What the task asks:
What you produce should match the records below precisely, except that images are removed.
Materials provided Block Start
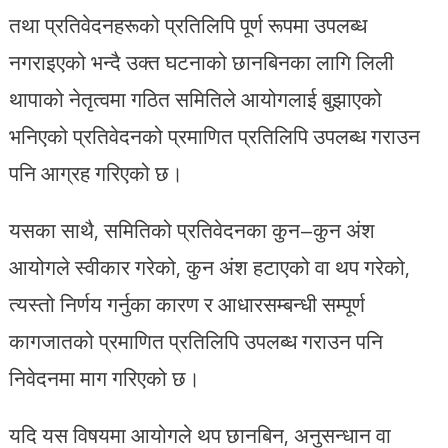
तथा प्रतिवेदनहरूको प्रतिलिपि पूर्ण रूपमा उपलब्ध
नगराइएको भन्दै उक्त घटनाको छानबिनका लागि लिली
थापाको नेतृत्वमा गठित समितिले आयोगलाई बुझाएको
भनिएको प्रतिवेदनको प्रमाणित प्रतिलिपि उपलब्ध गराउन
पनि आग्रह गरिएको छ।
यसका साथै, समितिको प्रतिवेदनका कुन–कुन अंश
आयोगले स्वीकार गरेको, कुन अंश हटाएको वा थप गरेको,
त्यस्तो निर्णय गर्नुका कारण र आधारसम्बन्धी सम्पूर्ण
कागजातको प्रमाणित प्रतिलिपि उपलब्ध गराउन पनि
निवेदनमा माग गरिएको छ।
यदि यस विषयमा आयोगले थप छानबिन, अनुसन्धान वा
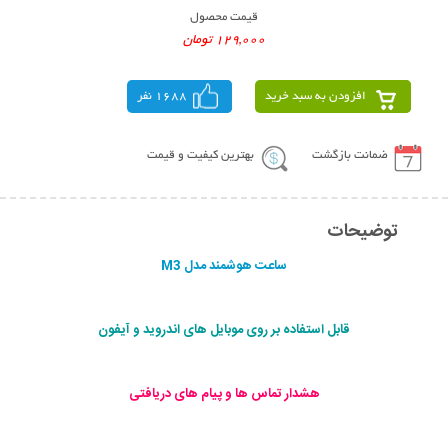
قیمت محصول
129,000 تومان
افزودن به سبد خرید
1688 نفر
ضمانت بازگشت
بهترین کیفیت و قیمت
توضیحات
ساعت هوشمند مدل M3
قابل استفاده بر روی موبایل های اندروید و آیفون
هشدار تماس ها و پیام های دریافتی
Materials provided Block End
Result:
तथा प्रतिवेदनहरूको प्रतिलिपि पूर्ण रूपमा उपलब्ध
नगराइएको भन्दै उक्त घटनाको छानबिनका लागि लिली
थापाको नेतृत्वमा गठित समितिले आयोगलाई बुझाएको
भनिएको प्रतिवेदनको प्रमाणित प्रतिलिपि उपलब्ध गराउन
पनि आग्रह गरिएको छ।
यसका साथै, समितिको प्रतिवेदनका कुन–कुन अंश
आयोगले स्वीकार गरेको, कुन अंश हटाएको वा थप गरेको,
त्यस्तो निर्णय गर्नुका कारण र आधारसम्बन्धी सम्पूर्ण
कागजातको प्रमाणित प्रतिलिपि उपलब्ध गराउन पनि
निवेदनमा माग गरिएको छ।
यदि यस विषयमा आयोगले थप छानबिन, अनुसन्धान वा
قیمت محصول
129,000 تومان
افزودن به سبد خرید
1688 نفر
ضمانت بازگشت
بهترین کیفیت و قیمت
توضیحات
ساعت هوشمند مدل M3
قابل استفاده بر روی موبایل های اندروید و آیفون
هشدار تماس ها و پیام های دریافتی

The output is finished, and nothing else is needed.